_Provided passage_.
┌──
I apparently shocked some people by offhandedly noting in a previous post that USSC clerkships were somewhat overvalued on the teaching market. I could say more about this topic, but I’ll leave it to Dean Jim Chen of University of Louisville law school, who is himself a former Supreme Court clerk:
The Supreme Court clerkship remains the most elite credential available to an American lawyer. Law firms are willing to pay substantial bonuses to associates who bring the experience or perhaps just the cachet to work. But to what extent does a Supreme Court clerkship predict success in legal academia?
I strongly suspect that the Supreme Court clerkship, in the mind of a MoneyLaw-minded academic talent scout, has become the law school equivalent of the 270-foot dash that Billy Beane won when he entered the baseball draft. The story is vividly recounted in Michael Lewis’s Moneyball.
The 270-foot dash measures raw speed, specifically over the maximum distance that a baseball player is likely to run on an ordinary play. It’s nice to be that fast, and speed over 270 feet translates into more triples and more reliable scoring from first base on doubles hit by a player’s teammates. On even rarer occasions, speed over 270 feet means scoring from first off a single (in a play most famously associated with Enos Slaughter). The related skill of covering 360 feet with extreme celerity raises the probability, however slightly, of the inside-the-park home run.
But these baseball plays are spectacular precisely because they are rare. As a result, the 270-foot dash measures something that is probably more salient in the mind of the talent scout than it is relevant to the business of trading runs for outs. Billy Beane finished his major league career with more strikeouts than hits (80 to 66) and a woeful OPS of .546. OPS, by the way, stands for On-base percentage Plus Slugging percentage. Baseball traditionalists will more readily understand Billy Beane’s lifetime .219 batting average, dangerously close to the Mendoza line and flatly unacceptable for an outfielder. It was no fluke; Billy took the better part of six seasons to compile this wretched record.
If the foregoing is sabermetric gibberish to you, no amount of linking now will help you. Perhaps I shall explain in a future MoneyLaw post. Suffice it for the moment to observed that Billy Beane, first-round bonus baby, winner of the 270-foot dash at his combine, basically … pardonnez-moi, je cherche le mot juste en français … sucked.
└──
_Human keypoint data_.
┌──
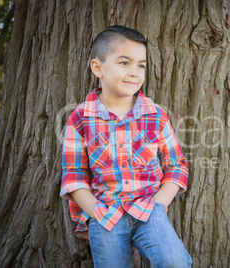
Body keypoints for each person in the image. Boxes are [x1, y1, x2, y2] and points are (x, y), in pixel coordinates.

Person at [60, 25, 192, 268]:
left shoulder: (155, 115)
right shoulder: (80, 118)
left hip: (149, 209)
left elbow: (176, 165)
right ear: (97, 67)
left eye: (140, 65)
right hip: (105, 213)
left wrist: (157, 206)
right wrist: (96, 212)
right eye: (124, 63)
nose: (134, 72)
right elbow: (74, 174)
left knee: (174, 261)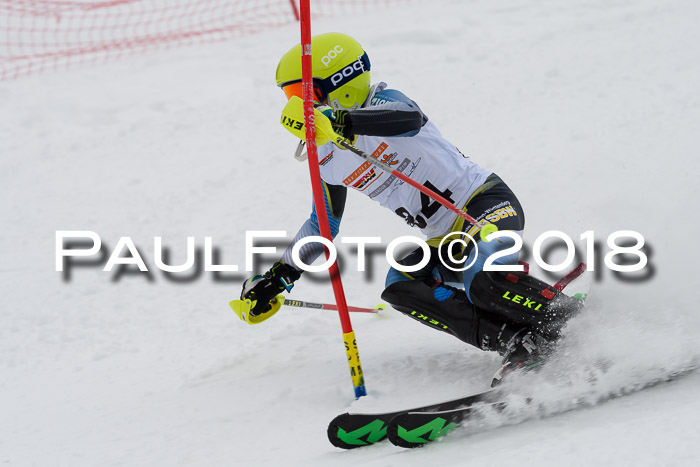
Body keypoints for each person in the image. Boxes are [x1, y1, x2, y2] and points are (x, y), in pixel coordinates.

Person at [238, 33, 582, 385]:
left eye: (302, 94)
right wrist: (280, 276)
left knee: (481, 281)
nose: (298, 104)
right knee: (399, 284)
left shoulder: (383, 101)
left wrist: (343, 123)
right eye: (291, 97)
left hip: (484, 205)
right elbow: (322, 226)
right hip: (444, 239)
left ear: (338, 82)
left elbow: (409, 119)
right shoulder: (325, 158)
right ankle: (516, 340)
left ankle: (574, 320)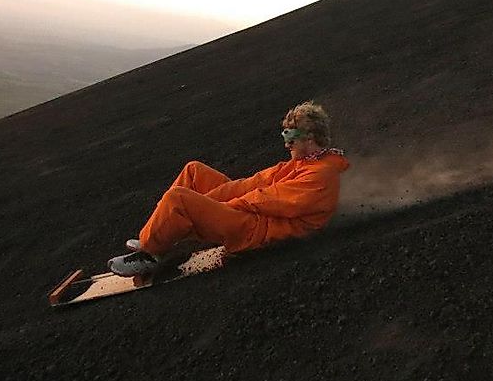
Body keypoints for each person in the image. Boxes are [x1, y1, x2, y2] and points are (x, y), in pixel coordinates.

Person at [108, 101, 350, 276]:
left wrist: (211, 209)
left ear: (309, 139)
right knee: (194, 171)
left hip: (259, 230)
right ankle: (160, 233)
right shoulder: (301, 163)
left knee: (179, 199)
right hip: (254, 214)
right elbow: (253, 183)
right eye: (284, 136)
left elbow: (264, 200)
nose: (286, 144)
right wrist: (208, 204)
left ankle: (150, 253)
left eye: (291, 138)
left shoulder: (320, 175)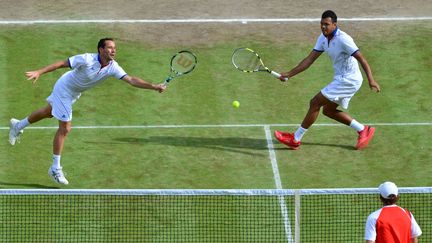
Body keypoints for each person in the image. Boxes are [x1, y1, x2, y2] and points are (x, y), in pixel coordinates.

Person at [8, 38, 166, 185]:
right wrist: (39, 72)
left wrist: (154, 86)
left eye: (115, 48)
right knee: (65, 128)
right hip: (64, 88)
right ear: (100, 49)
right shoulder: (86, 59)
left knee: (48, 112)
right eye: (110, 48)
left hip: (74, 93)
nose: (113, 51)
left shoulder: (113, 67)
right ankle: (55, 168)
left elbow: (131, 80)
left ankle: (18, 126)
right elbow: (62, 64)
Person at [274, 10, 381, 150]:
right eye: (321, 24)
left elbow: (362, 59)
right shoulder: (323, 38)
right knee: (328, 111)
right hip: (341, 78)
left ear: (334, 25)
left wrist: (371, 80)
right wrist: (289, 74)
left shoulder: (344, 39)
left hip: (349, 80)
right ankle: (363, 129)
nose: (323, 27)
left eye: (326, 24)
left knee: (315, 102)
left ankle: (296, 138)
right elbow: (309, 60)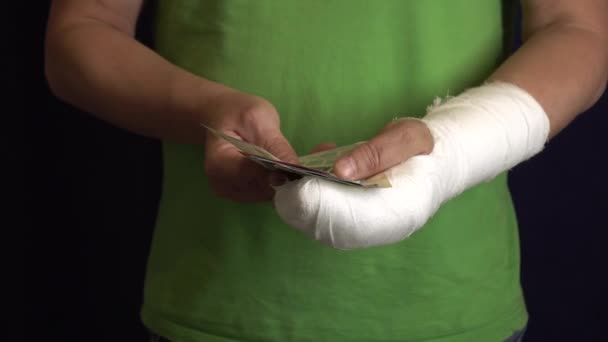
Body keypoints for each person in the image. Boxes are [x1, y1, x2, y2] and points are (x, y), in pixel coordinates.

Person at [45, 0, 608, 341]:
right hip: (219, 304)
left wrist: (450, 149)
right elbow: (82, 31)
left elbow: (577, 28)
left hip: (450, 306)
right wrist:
└──
_What to work on_. In the text on Supreme Court clerkships, retype the section that opens with the words containing "I apparently shocked" and closes with "Michael Lewis’s Moneyball.". The rows are separate material and are unrelated to the text.

_Response to the task_.
I apparently shocked some people by offhandedly noting in a previous post that USSC clerkships were somewhat overvalued on the teaching market. I could say more about this topic, but I’ll leave it to Dean Jim Chen of University of Louisville law school, who is himself a former Supreme Court clerk:
The Supreme Court clerkship remains the most elite credential available to an American lawyer. Law firms are willing to pay substantial bonuses to associates who bring the experience or perhaps just the cachet to work. But to what extent does a Supreme Court clerkship predict success in legal academia?
I strongly suspect that the Supreme Court clerkship, in the mind of a MoneyLaw-minded academic talent scout, has become the law school equivalent of the 270-foot dash that Billy Beane won when he entered the baseball draft. The story is vividly recounted in Michael Lewis’s Moneyball.